You don’t know what you have until it’s gone.
I was MISERABLE! No walks around the neighborhood. I couldn’t even set foot in the backyard since our neighbors were outside working in their yard (couldn’t risk the possible “contact”). Ten days in the same walls. I didn’t want to do anything. I mean, I did (I needed to write), but I didn’t WANT to. It was a rebellion against the confinement. All I wanted to do was go to the stupid grocery store! My one little outdoor venture! I never thought I’d look FORWARD to a surgery!
Of course, then the procedure happened, and I got a new shock. I knew it was inpatient. I also knew I’d stay awake the entire time. (For the record, listening to your sinuses crack and pop is a level of disturbing I don’t have words for) But they assured me I’d go home and be back on my feet by the next day. So I planned accordingly with my clients.
Never trust doctors.
Within 20 minutes of hitting the recovery room, I knew I was in trouble. The “pain medication” they prescribed may as well have been Tic-Tacs. I almost broke my husband’s hand, and I couldn’t stop the tears. As the staff are using that half-laughing soothing tone that indicates they don’t believe your face was just smashed in with a boulder. It took me more doses than I care to admit (when I got home) to reach a point where I didn’t want to actually bang my head into a wall to make everything stop. And I realized there was no way I could sit at a computer the next day. (Balancing a laptop over my head while reclining sounded a little risky) I had to swallow my pride and send messages to my clients, requesting a “day off.” (Remember, freelancers DON’T get sick days)

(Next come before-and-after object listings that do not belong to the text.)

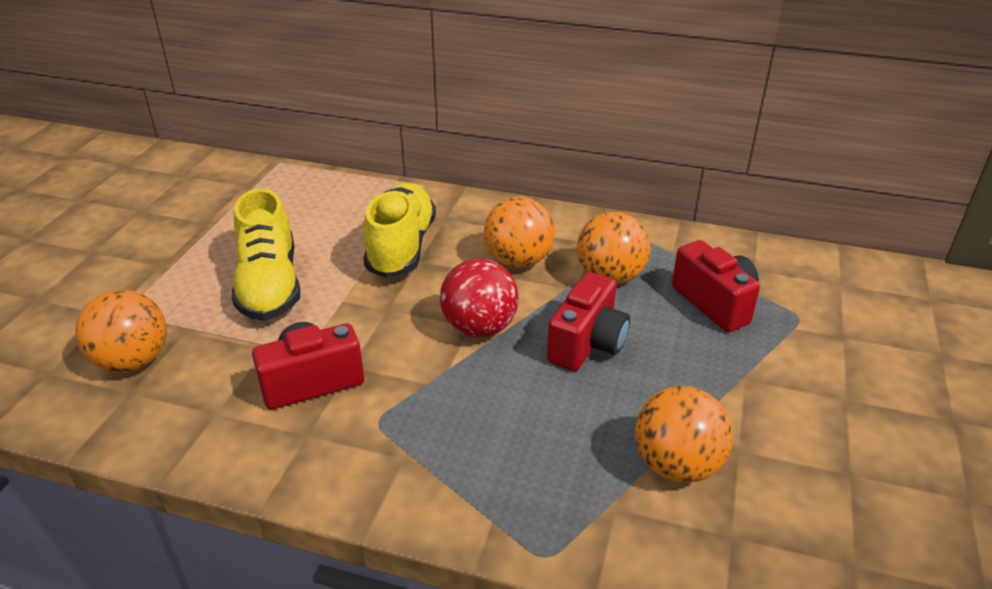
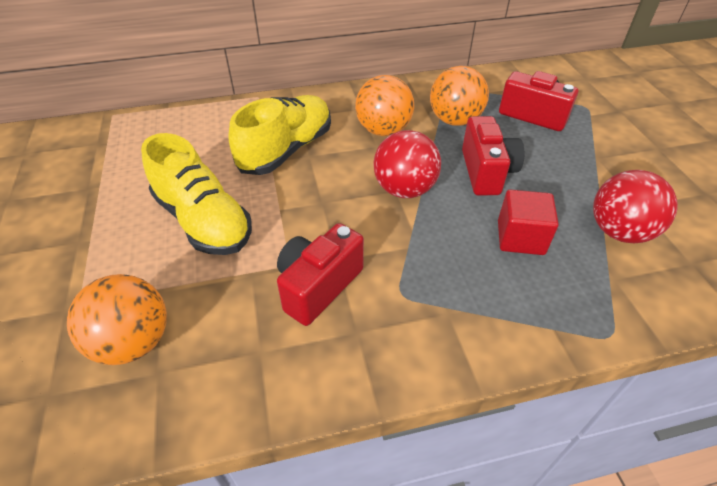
camera: 30 degrees left, 10 degrees up
(401, 247) = (286, 150): yellow shoe -> yellow shoe turned 60 degrees clockwise
(552, 423) = (520, 237): none -> red cube
(676, 465) = (619, 231): orange ball -> red ball

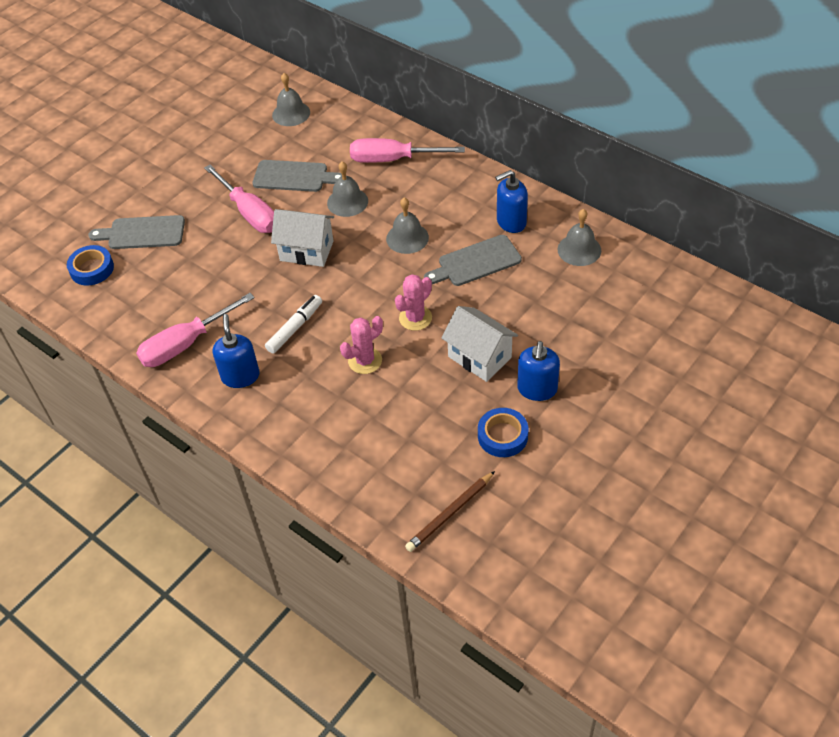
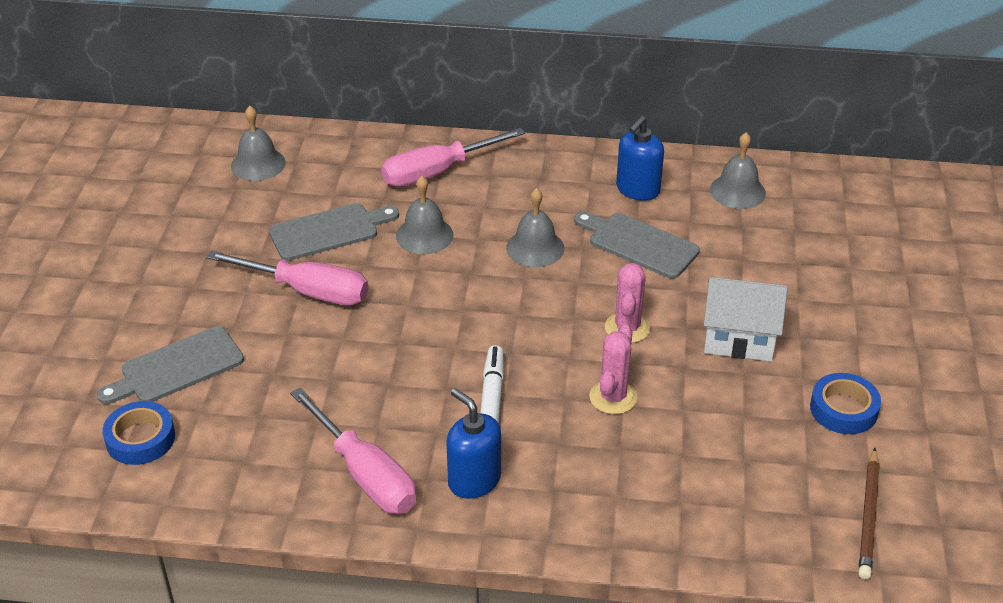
camera: 35 degrees left, 10 degrees down
(186, 344) = (364, 474): pink screwdriver -> pink screwdriver turned 60 degrees counterclockwise
(306, 251) = (424, 306): white house -> none
(476, 262) = (639, 244): grey cutting board -> grey cutting board turned 90 degrees clockwise
(537, 389) = (832, 346): blue soap dispenser -> none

Recovery presented a new “normal” for me to cope with. By Monday, I had no choice but to work. I didn’t feel 100%, but I had assignments. If I didn’t get writing done, I’d have no paycheck coming in. Not to mention that I’d end up letting clients down. I had to find the balance between feeling like someone ran over my face and concentrating (it’s fun – I highly recommend it).
As the week progressed, I felt better and better, but things weren’t “normal.” I’ve been exercising five times a week, but my post-op instructions said not until my recheck. And while my body was dragging (it DID just go through an ordeal), I noticed the lack. My legs started cramping in the middle of the night, and my foot would twist – issues I haven’t had in MONTHS. (Not to mention my FitBit giving me crap) I struggled to sleep through the night (part of which, I admit, was due to the fact I couldn’t breathe through my nose).
I felt like shit.
Now, I’m sitting at the beginning of a new week. The majority of the packing has dissolved, letting me breathe like a normal human being again. I’ve got the all-clear to return to exercising, and I’m starting a new program this afternoon (we’ll see how well I do). I’m back to sleeping again – though I still spent most of the weekend unconscious. And I’m allowed to venture into public again (as little as we do that). I’m starting to feel like a human being again.
It’s strange how little it takes to erase those feelings of “normal.” We take them for granted. And I’m not about to say the restrictions need to get lifted (that’s stupid – people are still dying). But I finally understand what the extroverts feel. It was a new perspective on things. Which is never a bad thing. Though I’m still glad to get back to my “normal.”